«–
O crime não é uma doença, é um sintoma. Os polícias são exactamente como os
médicos que receitam aspirinas para um tumor cerebral. Excepto que muitos
polícias prefeririam usar o cassetete. Nós somos uma nação grande, bruta, rica,
um pouco louca, e o preço que pagamos por essas características é o crime. E se
o crime se tornou organizado, isso é consequência da nossa mania de
organização. Não vai desaparecer tão depressa. O crime organizado é o lado sujo
do dólar.
–
E qual é o lado limpo?
–
Nunca o vi.»
Philip
Marlowe é o detective privado de Raymond Chandler. Um homem de quarenta e tal
anos, duro, firme, convicto, inteligente. Eternamente solitário, aguenta relativamente
bem a bebida, o tabaco e as ressacas. Atrai os polícias maus os rufias bons, também
as mais belas mulheres de Beverly Hills e Idle Valley. Tem uma intuição
fulminante para identificar histórias mal contadas, facto que não o impede de tropeçar
no seu próprio caminho. Um coração justo e nostálgico. Um sentimental.
Raymond
Chandler faz o diagnóstico pormenorizado de uma nação através da descrição
maravilhosa de Los Angeles e do vale da Califórnia, e muito pouco nos importará
se todos se encontram ao virar de uma esquina, de um bar, de uma noite; se é
fácil saltar um muro ou encontrar alguém através de uma lista infinda de
moradas. Isso não interessa mesmo nada. Um bom livro policial é mesmo assim. Só
que este é especial: a intriga é infinita, as reviravoltas prodigiosas, os
diálogos ágeis e cheios de humor. Onde a lealdade é um princípio intocado.
Em
Raymond Chandler a escrita corre por todos os interstícios da literatura de
aventuras. Os percursos e as estradas são únicos.
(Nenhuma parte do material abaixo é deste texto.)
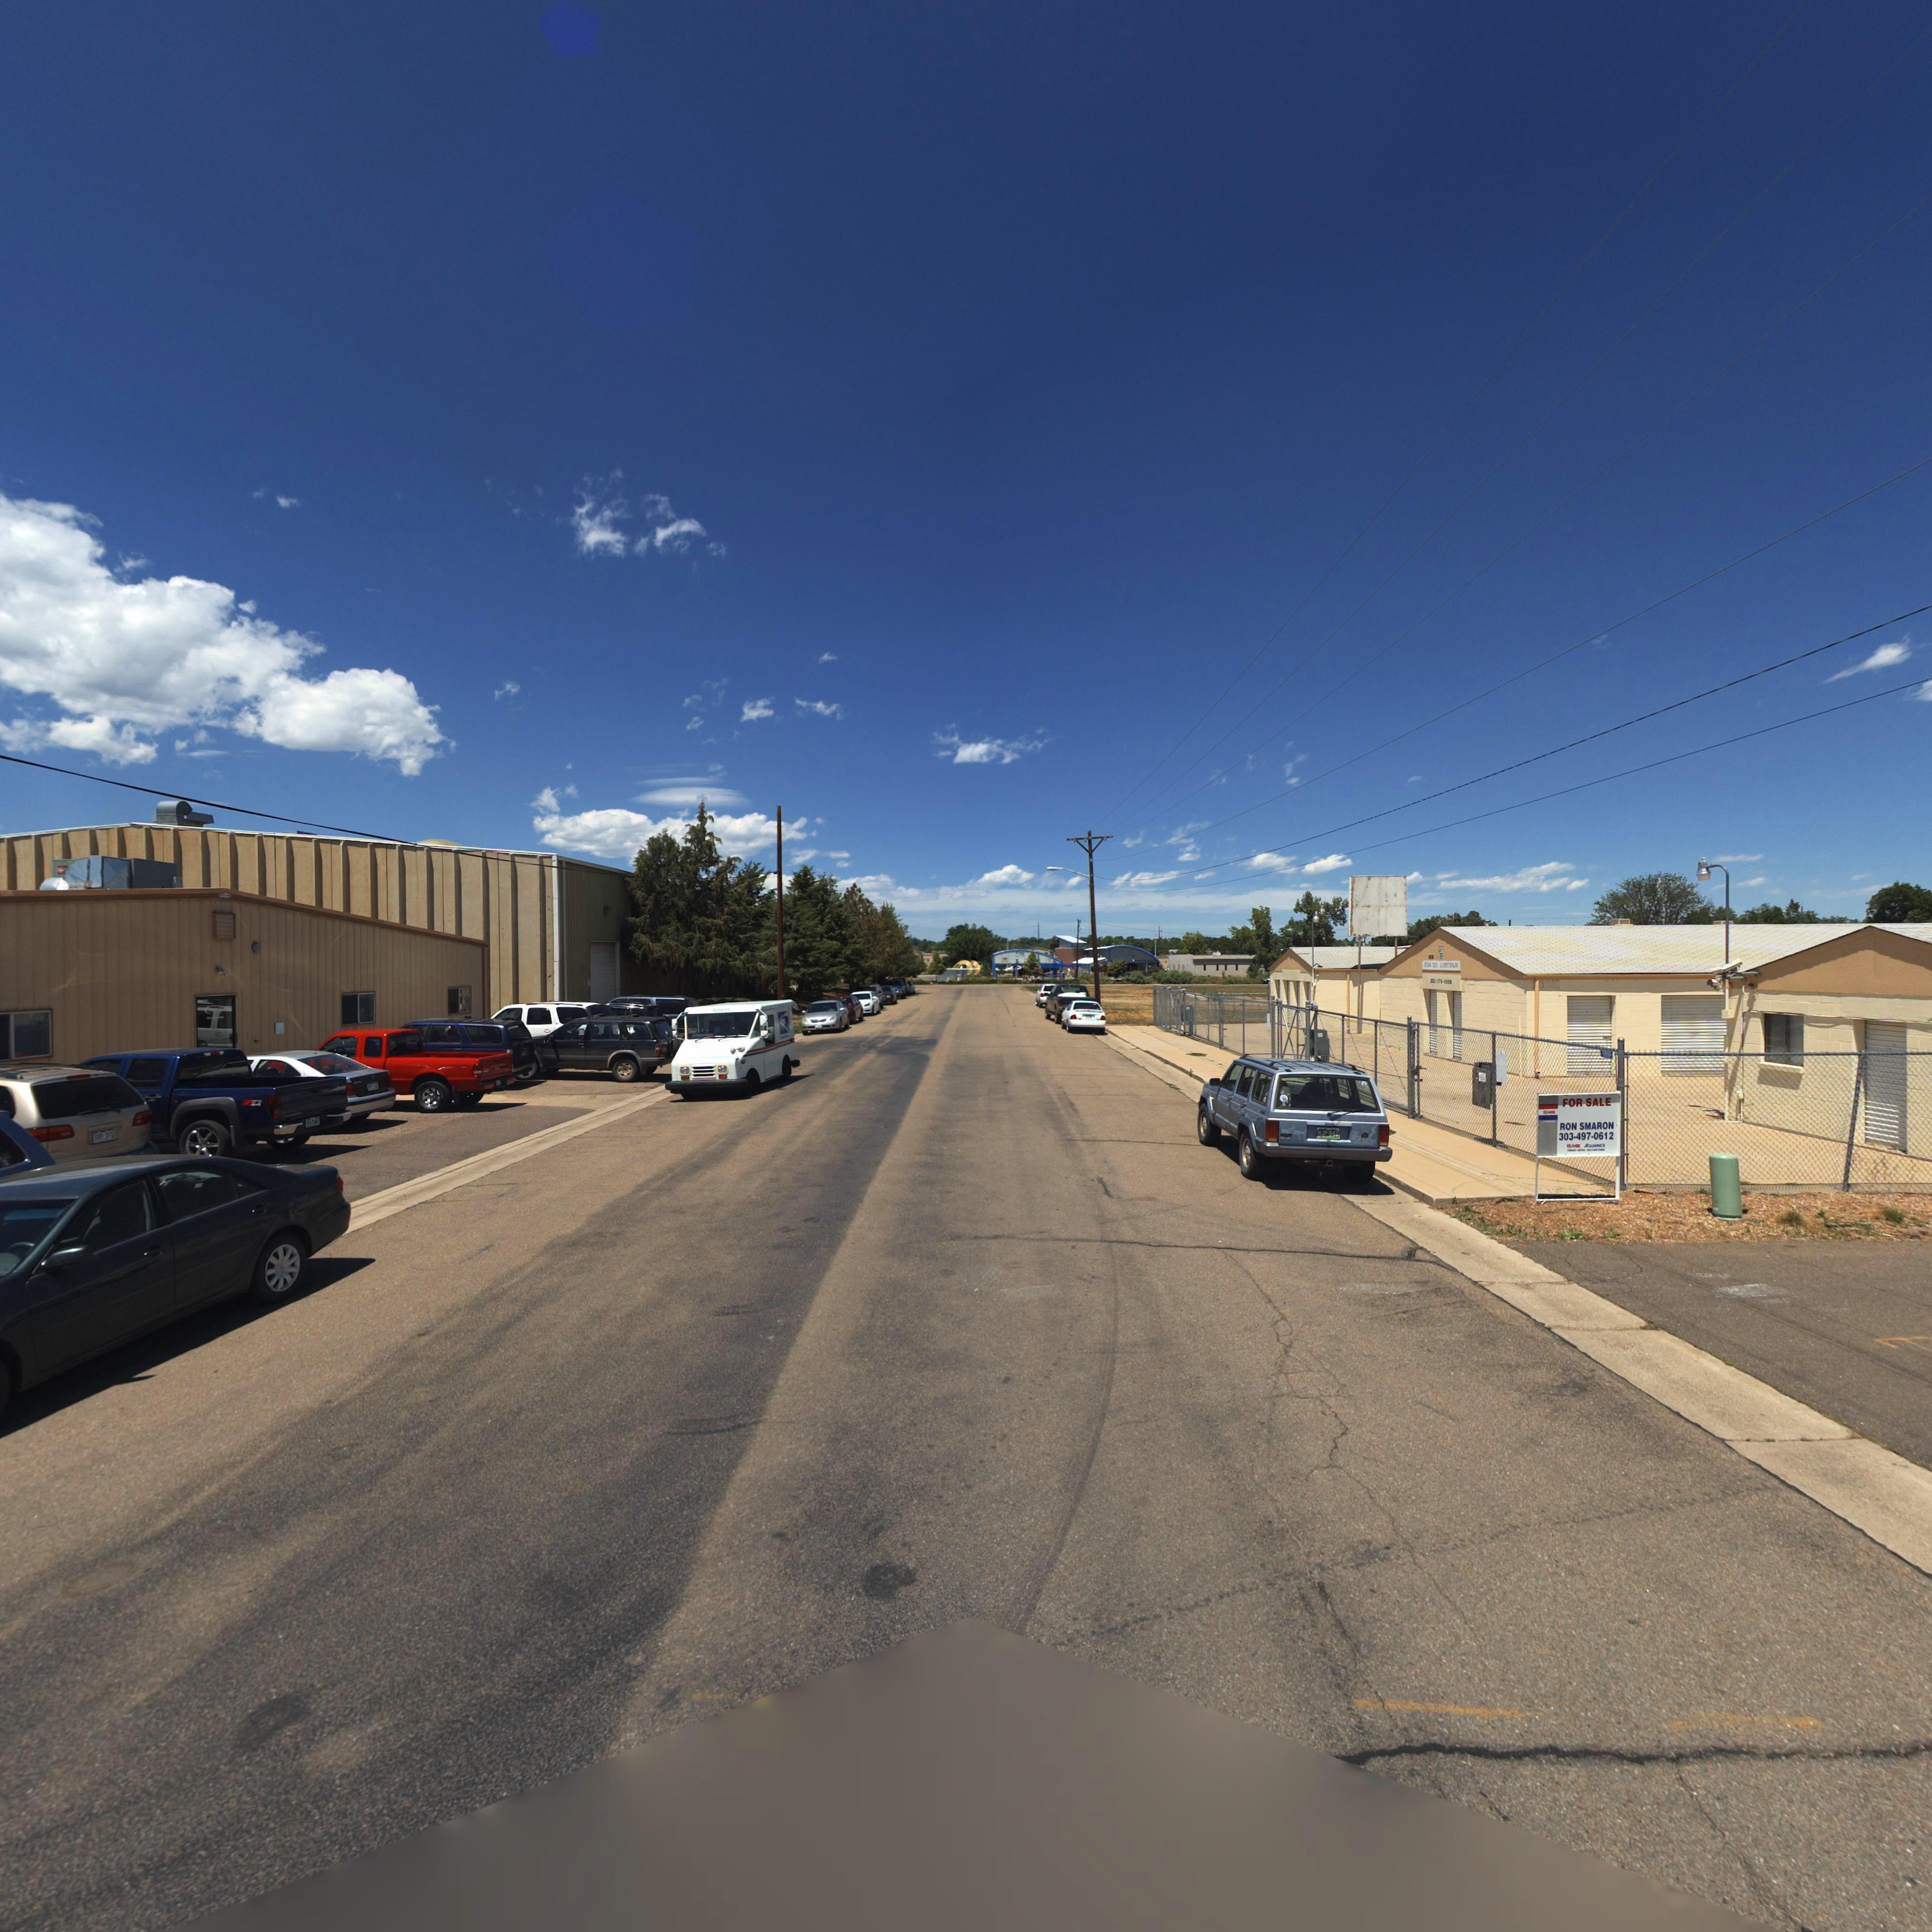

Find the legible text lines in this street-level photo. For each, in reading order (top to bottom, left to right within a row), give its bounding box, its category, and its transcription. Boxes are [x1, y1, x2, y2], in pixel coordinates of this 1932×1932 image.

[1423, 961, 1431, 968] StreetNumber: 834
[1431, 962, 1459, 968] StreetName: S* LINCOLN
As descrições dos quartos e
celas, das casas apalaçadas ou modernistas, do guarda-roupa e dos tiques dos
personagens secundários, do olhar dos personagens principais são maravilhosas. As
últimas frases são de antologia.
E
mais nunca se pode revelar num romance policial.
Quero
lá saber de cânones literários, críticos e recensões que ligam mais à
conjuntura editorial que ao gosto mais genuíno da leitura. Prefiro, sem dúvida,
a referência entusiástica que a grande mulher e magistrada Maria José Morgado
faz a «O Imenso Adeus» num domingo, em certo programa televisivo.